Excerpt to read:
····················
The necessary conditions for an uneventful delivery of the potato-soil mixture were ${\displaystyle \sum M_{O_2}}\ge 0$ and ${\displaystyle \sum F_{O{O}_1}}\ge 0$. The following equations can be yielded combining Equations (9)–(11):

(12)$\mathsf{\Sigma }{M}_{O_2}=F_4{R}_1\left[\cos {\beta }_2-\mu (1-\sin {\beta }_2)\right]-\frac{2R_1{\omega }_2{J}_2}{D_5}(1-\sin {\beta }_2)-G_4{R}_1\cos \left({\beta }_1+{\beta }_2\right)\ge 0$

(13)$\mathsf{\Sigma }{F}_{O{O}_1}=F_4-G_4\sin {\beta }_1+F_5(\sin {\beta }_2-{\mu }^{\prime }\cos {\beta }_2)\ge 0$

The conveying capacity of the cleaning agency is determined by the correlation between rubber roller position and smooth roller position, rotating speed of rubber roller and the friction coefficients between the potato-soil mixture and different rollers, besides the weight of the potato-soil mixture.

3.5. Parameters of The Second-Stage Lifting Chain and Kinetic Analyses during the Conveying Area

In this study, the second-stage lifting chain was performed similarly to the first-stage lifting chain presented above. The size of the chain rod and the inclination angle of the lifting chain were identical to those of the first-stage lifting chain, and the length of the second-stage lifting chain was 630 mm (L₇).

A handful of loam and potato tubers were transported onto second-stage lifting chain by the debris-cleaning mechanism, and the force situation of the potato tuber was sketched in Figure 7.

The initial speed of the potato falling on the ascending chain was assumed as 0, and the second-stage lifting chain moved backward at a constant speed v_2. The potato tubers went through two phases, the acceleration and uniform speed phase. At the acceleration phase, the following conditions in X direction were required to prevent potato damage due to tumbling on the lifting chain:

(14)$F_{N3}\cos {\theta }_5-F_{N2}\cos {\theta }_4-m_{4}g\sin \alpha \ge m_4\frac{v_3}{△t}$

At the uniform speed phase, the balance equations of potato tuber were obtained separately in X and Y directions.

(15)$\{\begin{array}{c}{F}_{N3}\cos {\theta }_5-F_{N2}\cos {\theta }_4-m_{4}g\sin \alpha =0\\ F_{N3}\sin {\theta }_5+F_{N2}\sin {\theta }_4-m_{4}g\cos \alpha =0\end{array}$

Equations (14) and (15) indicate that the acceleration and transportation process of potato tubers on the second-stage lifting chain were impacted by θ₄, θ_5, α, and v₃, and the θ₄, θ₅ are correlated with the potato tuber shape and chain rod size. In addition, the α and v₃ are the structure and operating parameters of the lifting chain, respectively.

4. Separation Device Performance Test

4.1. Test Materials and Equipment

The separation test was performed in the laboratory to examine the effect of the device on potato-soil separation and optimize the run parameters. The various parameters of winter potato-soil mixture in the maturity period were investigated by the research team to resemble the actual field potato-soil mixture closely. As revealed from the result, the soil hardness of the upper potato soil mixture (0–10 cm) was 155.2 KPa, that of the lower potato soil mixture (10–20 cm) in the mature period reached 665.3 KPa, the bulk density of potato-soil mixture was 0.98 g/cm³, the potato content was 6.30 × 10⁻³ g/cm³, and the root content was 1.03 × 10⁻⁴ g/cm³ in dry matter.
····················
Supplied material:
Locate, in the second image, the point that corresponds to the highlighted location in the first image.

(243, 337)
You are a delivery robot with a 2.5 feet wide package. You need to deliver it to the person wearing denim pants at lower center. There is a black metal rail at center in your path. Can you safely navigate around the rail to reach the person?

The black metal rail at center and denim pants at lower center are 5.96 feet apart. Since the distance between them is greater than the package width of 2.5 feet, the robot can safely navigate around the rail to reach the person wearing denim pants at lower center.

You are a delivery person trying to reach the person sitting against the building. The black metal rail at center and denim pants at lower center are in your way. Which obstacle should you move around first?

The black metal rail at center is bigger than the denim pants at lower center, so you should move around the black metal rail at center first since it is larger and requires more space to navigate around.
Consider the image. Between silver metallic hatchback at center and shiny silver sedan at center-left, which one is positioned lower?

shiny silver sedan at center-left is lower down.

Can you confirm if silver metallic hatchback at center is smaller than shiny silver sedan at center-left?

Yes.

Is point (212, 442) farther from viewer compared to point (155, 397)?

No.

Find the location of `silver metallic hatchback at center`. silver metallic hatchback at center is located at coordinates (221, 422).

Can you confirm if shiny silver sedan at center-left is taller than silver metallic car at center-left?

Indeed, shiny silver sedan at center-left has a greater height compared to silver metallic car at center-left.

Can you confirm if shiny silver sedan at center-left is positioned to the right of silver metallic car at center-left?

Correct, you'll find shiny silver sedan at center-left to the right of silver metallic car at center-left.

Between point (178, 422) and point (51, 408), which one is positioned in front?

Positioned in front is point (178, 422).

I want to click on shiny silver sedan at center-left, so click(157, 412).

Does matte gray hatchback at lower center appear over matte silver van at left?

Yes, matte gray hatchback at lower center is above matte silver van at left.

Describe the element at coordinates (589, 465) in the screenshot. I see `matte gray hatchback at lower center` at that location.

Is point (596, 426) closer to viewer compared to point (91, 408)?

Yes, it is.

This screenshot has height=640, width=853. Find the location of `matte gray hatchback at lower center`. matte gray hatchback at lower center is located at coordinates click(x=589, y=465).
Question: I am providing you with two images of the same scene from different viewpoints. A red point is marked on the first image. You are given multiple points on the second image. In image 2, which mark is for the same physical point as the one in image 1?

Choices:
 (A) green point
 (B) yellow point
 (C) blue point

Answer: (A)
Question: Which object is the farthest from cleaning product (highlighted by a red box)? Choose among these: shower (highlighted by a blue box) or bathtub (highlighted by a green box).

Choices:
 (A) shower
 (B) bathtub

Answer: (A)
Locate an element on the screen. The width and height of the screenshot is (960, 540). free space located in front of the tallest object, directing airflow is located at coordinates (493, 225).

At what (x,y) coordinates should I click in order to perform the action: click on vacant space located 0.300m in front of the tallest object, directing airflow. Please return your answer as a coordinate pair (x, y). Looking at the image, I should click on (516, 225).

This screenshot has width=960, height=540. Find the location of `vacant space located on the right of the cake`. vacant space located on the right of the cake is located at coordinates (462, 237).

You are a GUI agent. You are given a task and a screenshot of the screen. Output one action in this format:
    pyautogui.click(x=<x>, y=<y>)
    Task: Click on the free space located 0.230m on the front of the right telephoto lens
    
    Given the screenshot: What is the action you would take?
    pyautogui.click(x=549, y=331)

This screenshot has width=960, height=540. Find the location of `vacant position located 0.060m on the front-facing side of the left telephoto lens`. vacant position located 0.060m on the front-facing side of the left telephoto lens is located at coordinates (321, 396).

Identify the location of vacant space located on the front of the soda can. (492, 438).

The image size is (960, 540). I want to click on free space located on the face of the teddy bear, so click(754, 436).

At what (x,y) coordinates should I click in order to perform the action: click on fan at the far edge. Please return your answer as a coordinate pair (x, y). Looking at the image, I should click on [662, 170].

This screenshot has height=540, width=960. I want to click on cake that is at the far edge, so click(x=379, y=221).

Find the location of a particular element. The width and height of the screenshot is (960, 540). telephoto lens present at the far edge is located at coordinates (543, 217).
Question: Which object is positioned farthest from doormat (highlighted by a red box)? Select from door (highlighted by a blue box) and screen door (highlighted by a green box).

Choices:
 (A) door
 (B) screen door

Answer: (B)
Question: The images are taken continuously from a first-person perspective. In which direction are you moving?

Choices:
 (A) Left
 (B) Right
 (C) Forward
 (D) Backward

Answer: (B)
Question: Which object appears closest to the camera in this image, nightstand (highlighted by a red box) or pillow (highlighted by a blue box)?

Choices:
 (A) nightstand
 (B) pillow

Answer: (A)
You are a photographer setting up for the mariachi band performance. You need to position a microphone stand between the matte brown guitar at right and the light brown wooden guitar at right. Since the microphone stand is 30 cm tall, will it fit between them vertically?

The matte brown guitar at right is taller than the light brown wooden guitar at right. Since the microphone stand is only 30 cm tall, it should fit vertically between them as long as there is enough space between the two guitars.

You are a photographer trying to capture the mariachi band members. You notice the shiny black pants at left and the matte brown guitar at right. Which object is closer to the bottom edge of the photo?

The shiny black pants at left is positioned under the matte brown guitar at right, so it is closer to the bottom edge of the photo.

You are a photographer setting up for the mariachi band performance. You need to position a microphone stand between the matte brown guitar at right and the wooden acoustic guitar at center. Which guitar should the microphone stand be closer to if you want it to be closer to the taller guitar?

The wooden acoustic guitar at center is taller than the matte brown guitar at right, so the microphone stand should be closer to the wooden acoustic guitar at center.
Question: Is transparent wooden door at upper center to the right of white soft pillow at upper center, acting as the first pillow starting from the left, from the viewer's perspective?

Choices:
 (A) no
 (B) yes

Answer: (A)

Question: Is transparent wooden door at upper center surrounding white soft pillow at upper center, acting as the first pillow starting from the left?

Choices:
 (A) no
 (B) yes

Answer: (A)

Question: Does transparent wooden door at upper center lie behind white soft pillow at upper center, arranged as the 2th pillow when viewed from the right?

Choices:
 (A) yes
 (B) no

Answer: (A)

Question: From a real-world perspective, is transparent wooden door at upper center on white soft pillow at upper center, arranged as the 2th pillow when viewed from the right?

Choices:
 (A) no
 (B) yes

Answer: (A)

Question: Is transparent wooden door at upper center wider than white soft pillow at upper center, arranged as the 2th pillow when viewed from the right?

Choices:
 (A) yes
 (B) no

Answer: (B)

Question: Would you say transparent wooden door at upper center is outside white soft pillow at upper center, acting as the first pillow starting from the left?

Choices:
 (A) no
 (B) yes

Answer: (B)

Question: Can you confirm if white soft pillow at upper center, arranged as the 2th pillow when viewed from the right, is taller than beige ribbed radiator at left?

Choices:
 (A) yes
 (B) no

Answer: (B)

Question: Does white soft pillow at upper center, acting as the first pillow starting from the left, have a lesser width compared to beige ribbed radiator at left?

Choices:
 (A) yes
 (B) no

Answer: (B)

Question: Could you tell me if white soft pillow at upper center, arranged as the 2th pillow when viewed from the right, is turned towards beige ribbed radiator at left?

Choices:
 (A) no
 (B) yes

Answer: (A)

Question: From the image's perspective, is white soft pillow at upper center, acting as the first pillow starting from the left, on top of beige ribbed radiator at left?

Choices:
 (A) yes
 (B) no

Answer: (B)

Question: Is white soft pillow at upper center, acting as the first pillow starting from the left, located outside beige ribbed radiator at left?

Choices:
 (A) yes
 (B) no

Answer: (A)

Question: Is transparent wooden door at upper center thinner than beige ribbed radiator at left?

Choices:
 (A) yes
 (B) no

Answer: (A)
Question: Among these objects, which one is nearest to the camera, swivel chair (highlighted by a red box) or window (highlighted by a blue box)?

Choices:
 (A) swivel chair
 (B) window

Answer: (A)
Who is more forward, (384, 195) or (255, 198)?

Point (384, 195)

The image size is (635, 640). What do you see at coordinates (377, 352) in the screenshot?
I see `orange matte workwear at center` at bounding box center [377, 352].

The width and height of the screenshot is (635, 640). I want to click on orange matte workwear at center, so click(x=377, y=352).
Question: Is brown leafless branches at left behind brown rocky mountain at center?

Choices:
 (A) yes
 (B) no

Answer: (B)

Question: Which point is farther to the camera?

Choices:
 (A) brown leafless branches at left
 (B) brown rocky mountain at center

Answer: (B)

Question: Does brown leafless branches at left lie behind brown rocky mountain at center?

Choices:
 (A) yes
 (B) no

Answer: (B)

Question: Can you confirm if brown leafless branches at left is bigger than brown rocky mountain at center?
····················
Task to complete: According to the potato-soil separation excerpt, why did the research team investigate the parameters of the winter potato-soil mixture in the maturity period? Answer in one to three sentences. The records were taken from a separate source.

Response area: The team investigated those parameters so that the mixture used in the laboratory separation test would closely resemble the actual field potato-soil mixture.